§ About this task
Convert the text lines of every item below into a single JSON list of strings, one string per line, skipping blank lines. Leave the pictures out of the output.

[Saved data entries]
►

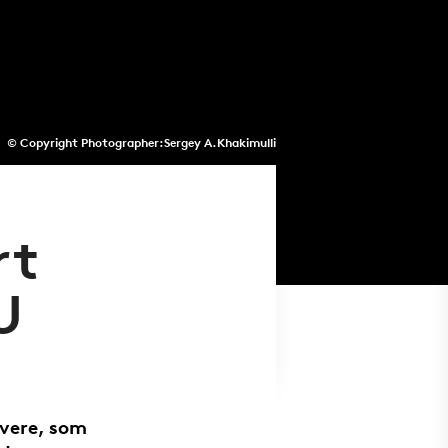
© Copyright Photographer:Sergey A.Khakimulli
rt
U
vere, som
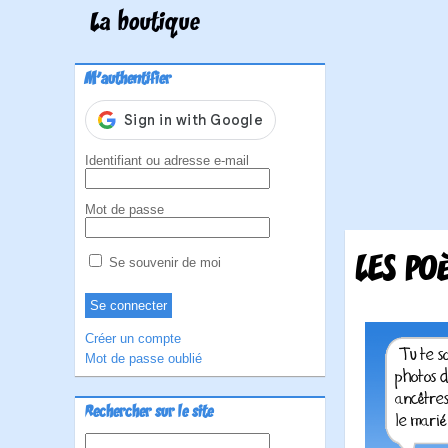
La boutique
M'authentifier
Identifiant ou adresse e-mail
Mot de passe
LES PO
Se souvenir de moi
Créer un compte
Mot de passe oublié
Rechercher sur le site
Rechercher :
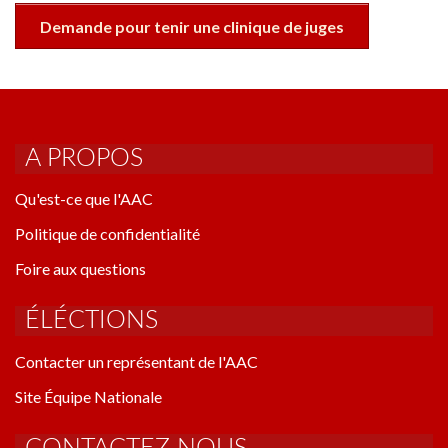
Demande pour tenir une clinique de juges
A PROPOS
Qu'est-ce que l'AAC
Politique de confidentialité
Foire aux questions
ÉLÉCTIONS
Contacter un représentant de l'AAC
Site Équipe Nationale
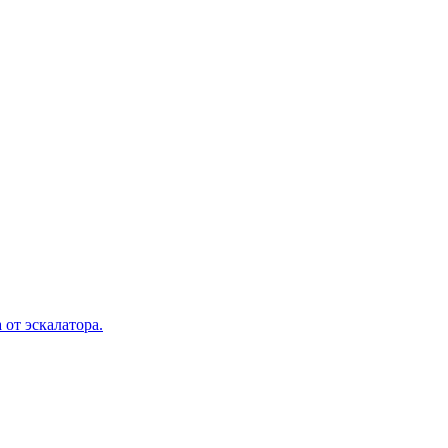
 от эскалатора.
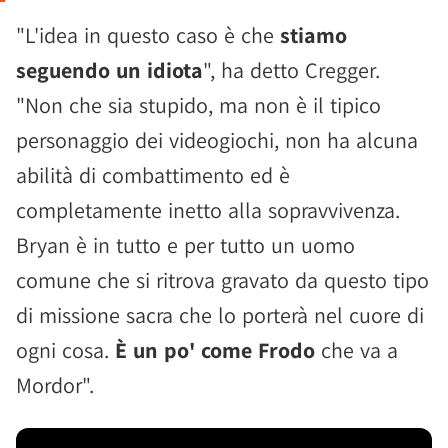
"L'idea in questo caso è che
stiamo
seguendo un idiota
", ha detto Cregger.
"Non che sia stupido, ma non è il tipico
personaggio dei videogiochi, non ha alcuna
abilità di combattimento ed è
completamente inetto alla sopravvivenza.
Bryan è in tutto e per tutto un uomo
comune che si ritrova gravato da questo tipo
di missione sacra che lo porterà nel cuore di
ogni cosa.
È un po' come Frodo
che va a
Mordor".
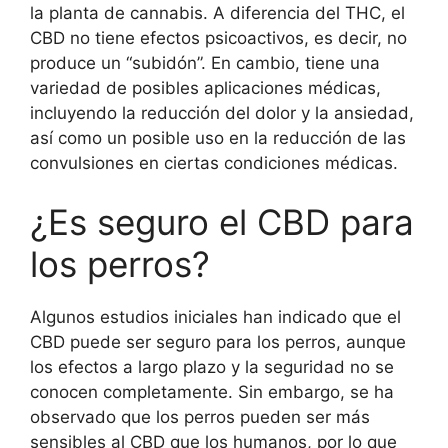
la planta de cannabis. A diferencia del THC, el
CBD no tiene efectos psicoactivos, es decir, no
produce un “subidón”. En cambio, tiene una
variedad de posibles aplicaciones médicas,
incluyendo la reducción del dolor y la ansiedad,
así como un posible uso en la reducción de las
convulsiones en ciertas condiciones médicas.
¿Es seguro el CBD para
los perros?
Algunos estudios iniciales han indicado que el
CBD puede ser seguro para los perros, aunque
los efectos a largo plazo y la seguridad no se
conocen completamente. Sin embargo, se ha
observado que los perros pueden ser más
sensibles al CBD que los humanos, por lo que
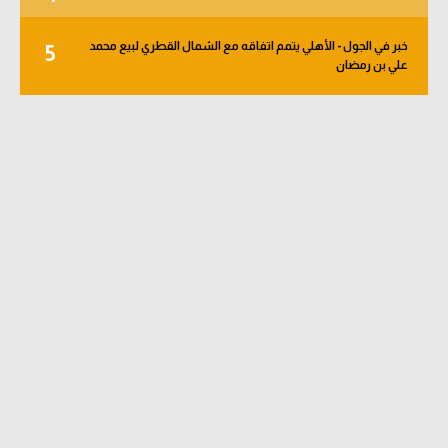
خبر في الجول - الأهلي يتمم اتفاقه مع الشمال القطري لبيع محمد
5
علي بن رمضان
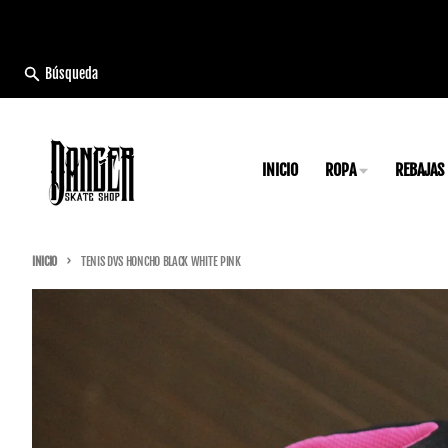
Ir directamente al contenido
Búsqueda
INICIO
ROPA
REBAJAS
INICIO
TENIS DVS HONCHO BLACK WHITE PINK
Ir directamente a la información del producto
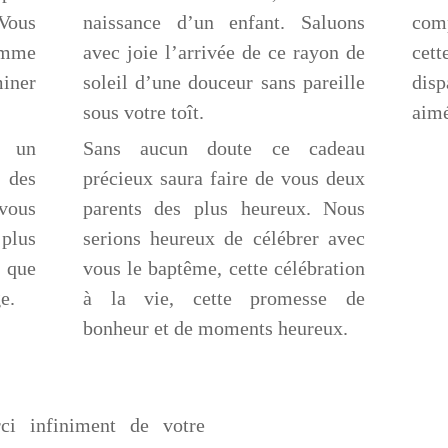
 Vous
naissance d’un enfant. Saluons
com
omme
avec joie l’arrivée de ce rayon de
cett
iner
soleil d’une douceur sans pareille
disp
sous votre toît.
aime
, un
Sans aucun doute ce cadeau
 des
précieux saura faire de vous deux
vous
parents des plus heureux. Nous
plus
serions heureux de célébrer avec
 que
vous le baptême, cette célébration
e.
à la vie, cette promesse de
bonheur et de moments heureux.
i infiniment de votre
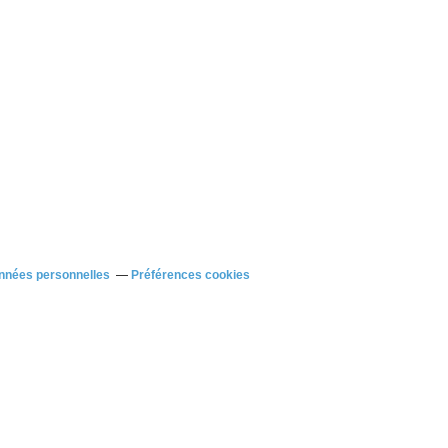
nnées personnelles
Préférences cookies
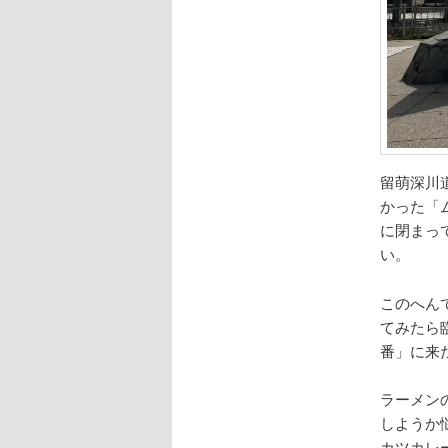
留萌深川
かった「
に閉まっ
い。
このへん
てみたら
番」に来
ラーメン
しようか
カツカレ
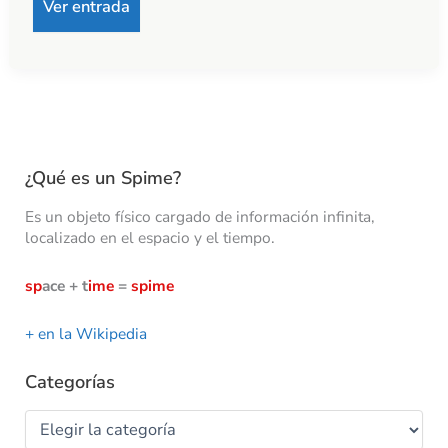
Ver entrada
¿Qué es un Spime?
Es un objeto físico cargado de información infinita,
localizado en el espacio y el tiempo.
sp
ace + t
ime
=
spime
+ en la Wikipedia
Categorías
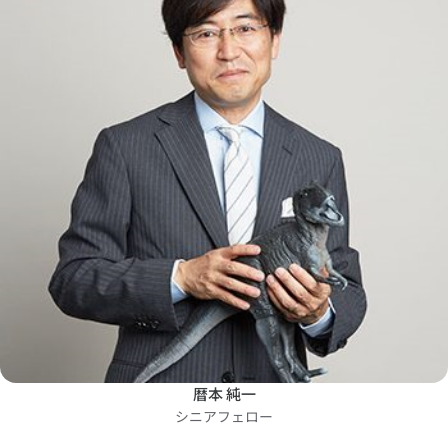
暦本 純一
シニアフェロー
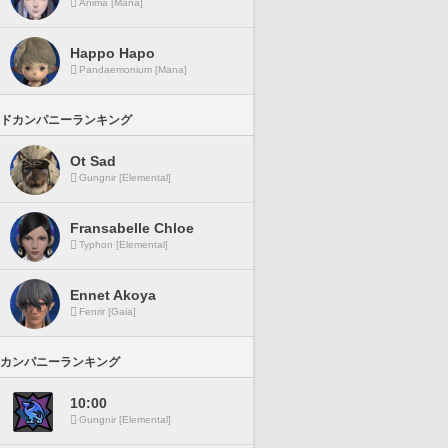
Anima [Mana]
Happo Hapo
Pandaemonium [Mana]
ドカンパニーランキング
Ot Sad
Gungnir [Elemental]
Fransabelle Chloe
Typhon [Elemental]
Ennet Akoya
Fenrir [Gaia]
カンパニーランキング
10:00
Gungnir [Elemental]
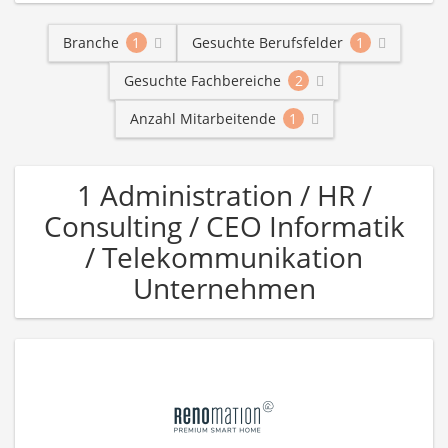
Branche
1
Gesuchte Berufsfelder
1
Gesuchte Fachbereiche
2
Anzahl Mitarbeitende
1
1 Administration / HR /
Consulting / CEO Informatik
/ Telekommunikation
Unternehmen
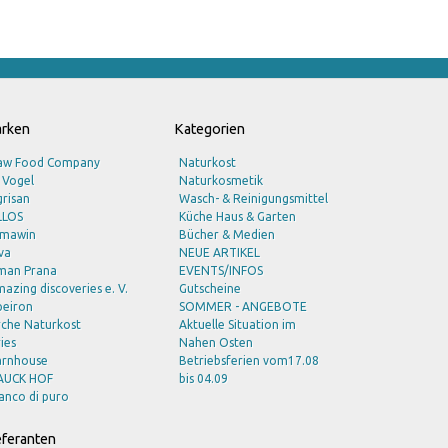
rken
Kategorien
aw Food Company
Naturkost
 Vogel
Naturkosmetik
risan
Wasch- & Reinigungsmittel
LLOS
Küche Haus & Garten
lmawin
Bücher & Medien
va
NEUE ARTIKEL
man Prana
EVENTS/INFOS
azing discoveries e. V.
Gutscheine
peiron
SOMMER - ANGEBOTE
rche Naturkost
Aktuelle Situation im
ies
Nahen Osten
arnhouse
Betriebsferien vom17.08
AUCK HOF
bis 04.09
anco di puro
ioSnacky
ioturm
eferanten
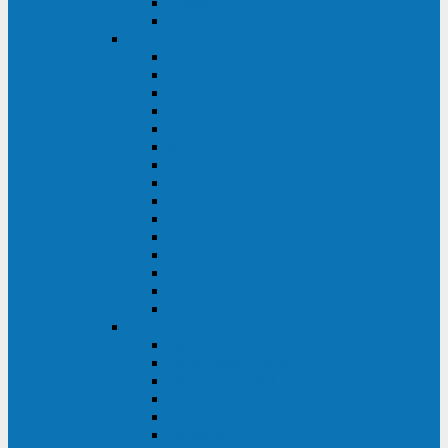
Galaxy 300
Back-UPS
General Electric
EP
VCL
LP31T
NP
Match
ML
TLE
SG
VH
VCO
LP11
GT
Site Pro
LP33
LP31
Systeme Electric
Smart-Save Online SRT (SRTSE)
Smart-Save Online SRV (SRVSE)
Smart-Save SMT (SMTSE)
Back-Save BV (BVSE)
Excelente VX
Excelente VL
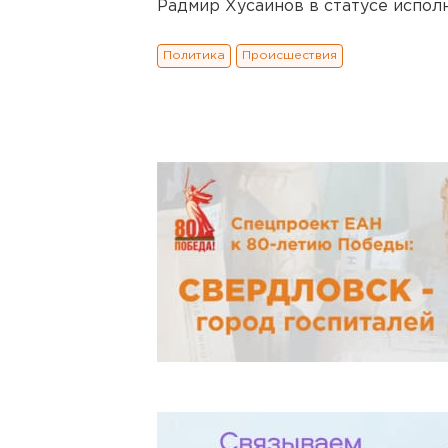
Радмир Хусаинов в статусе испол
Политика
Происшествия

◄

§ Final answer
[
  "© Copyright Photographer:Sergey A.Khakimulli",
  "rt",
  "U",
  "vere, som",
  "La boutique",
  "M'authentifier",
  "Identifiant ou adresse e-mail",
  "Mot de passe",
  "LES PO",
  "Se souvenir de moi",
  "Créer un compte",
  "Mot de passe oublié",
  "Rechercher sur le site",
  "Rechercher :",
  "Demande pour tenir une clinique de juges",
  "A PROPOS",
  "Qu'est-ce que l'AAC",
  "Politique de confidentialité",
  "Foire aux questions",
  "ÉLÉCTIONS",
  "Contacter un représentant de l'AAC",
  "Site Équipe Nationale",
  " от эскалатора.",
  "\"L'idea in questo caso è che",
  "stiamo",
  "seguendo un idiota",
  "\", ha detto Cregger.",
  "\"Non che sia stupido, ma non è il tipico",
  "personaggio dei videogiochi, non ha alcuna",
  "abilità di combattimento ed è",
  "completamente inetto alla sopravvivenza.",
  "Bryan è in tutto e per tutto un uomo",
  "comune che si ritrova gravato da questo tipo",
  "di missione sacra che lo porterà nel cuore di",
  "ogni cosa.",
  "È un po' come Frodo",
  "che va a",
  "Mordor\".",
  "la planta de cannabis. A diferencia del THC, el",
  "CBD no tiene efectos psicoactivos, es decir, no",
  "produce un “subidón”. En cambio, tiene una",
  "variedad de posibles aplicaciones médicas,",
  "incluyendo la reducción del dolor y la ansiedad,",
  "así como un posible uso en la reducción de las",
  "convulsiones en ciertas condiciones médicas.",
  "¿Es seguro el CBD para",
  "los perros?",
  "Algunos estudios iniciales han indicado que el",
  "CBD puede ser seguro para los perros, aunque",
  "los efectos a largo plazo y la seguridad no se",
  "conocen completamente. Sin embargo, se ha",
  "observado que los perros pueden ser más",
  "sensibles al CBD que los humanos, por lo que",
  "خبر في الجول - الأهلي يتمم اتفاقه مع الشمال القطري لبيع محمد",
  "5",
  "علي بن رمضان",
  "Ir directamente al contenido",
  "Búsqueda",
  "INICIO",
  "ROPA",
  "REBAJAS",
  "INICIO",
  "TENIS DVS HONCHO BLACK WHITE PINK",
  "Ir directamente a la información del producto",
  " Vous",
  "naissance d’un enfant. Saluons",
  "com",
  "omme",
  "avec joie l’arrivée de ce rayon de",
  "cett",
  "iner",
  "soleil d’une douceur sans pareille",
  "disp",
  "sous votre toît.",
  "aime",
  ", un",
  "Sans aucun doute ce cadeau",
  " des",
  "précieux saura faire de vous deux",
  "vous",
  "parents des plus heureux. Nous",
  "plus",
  "serions heureux de célébrer avec",
  " que",
  "vous le baptême, cette célébration",
  "e.",
  "à la vie, cette promesse de",
  "bonheur et de moments heureux.",
  "i infiniment de votre",
  "nnées personnelles",
  "Préférences cookies",
  "留萌深川",
  "かった「",
  "に閉まっ",
  "い。",
  "このへん",
  "てみたら",
  "番」に来",
  "ラーメン",
  "しようか",
  "カツカレ",
  "Ver entrada",
  "¿Qué es un Spime?",
  "Es un objeto físico cargado de información infinita,",
  "localizado en el espacio y el tiempo.",
  "sp",
  "ace + t",
  "ime",
  "=",
  "spime",
  "+ en la Wikipedia",
  "Categorías",
  "暦本 純一",
  "シニアフェロー",
  "Anima [Mana]",
  "Happo Hapo",
  "Pandaemonium [Mana]",
  "ドカンパニーランキング",
  "Ot Sad",
  "Gungnir [Elemental]",
  "Fransabelle Chloe",
  "Typhon [Elemental]",
  "Ennet Akoya",
  "Fenrir [Gaia]",
  "カンパニーランキング",
  "10:00",
  "Gungnir [Elemental]",
  "Branche",
  "1",
  "Gesuchte Berufsfelder",
  "1",
  "Gesuchte Fachbereiche",
  "2",
  "Anzahl Mitarbeitende",
  "1",
  "1 Administration / HR /",
  "Consulting / CEO Informatik",
  "/ Telekommunikation",
  "Unternehmen",
  "rken",
  "Kategorien",
  "aw Food Company",
  "Naturkost",
  " Vogel",
  "Naturkosmetik",
  "risan",
  "Wasch- & Reinigungsmittel",
  "LLOS",
  "Küche Haus & Garten",
  "lmawin",
  "Bücher & Medien",
  "va",
  "NEUE ARTIKEL",
  "man Prana",
  "EVENTS/INFOS",
  "azing discoveries e. V.",
  "Gutscheine",
  "peiron",
  "SOMMER - ANGEBOTE",
  "rche Naturkost",
  "Aktuelle Situation im",
  "ies",
  "Nahen Osten",
  "arnhouse",
  "Betriebsferien vom17.08",
  "AUCK HOF",
  "bis 04.09",
  "anco di puro",
  "ioSnacky",
  "ioturm",
  "eferanten",
  "Galaxy 300",
  "Back-UPS",
  "General Electric",
  "EP",
  "VCL",
  "LP31T",
  "NP",
  "Match",
  "ML",
  "TLE",
  "SG",
  "VH",
  "VCO",
  "LP11",
  "GT",
  "Site Pro",
  "LP33",
  "LP31",
  "Systeme Electric",
  "Smart-Save Online SRT (SRTSE)",
  "Smart-Save Online SRV (SRVSE)",
  "Smart-Save SMT (SMTSE)",
  "Back-Save BV (BVSE)",
  "Excelente VX",
  "Excelente VL",
  "Радмир Хусаинов в статусе испол",
  "Политика",
  "Происшествия"
]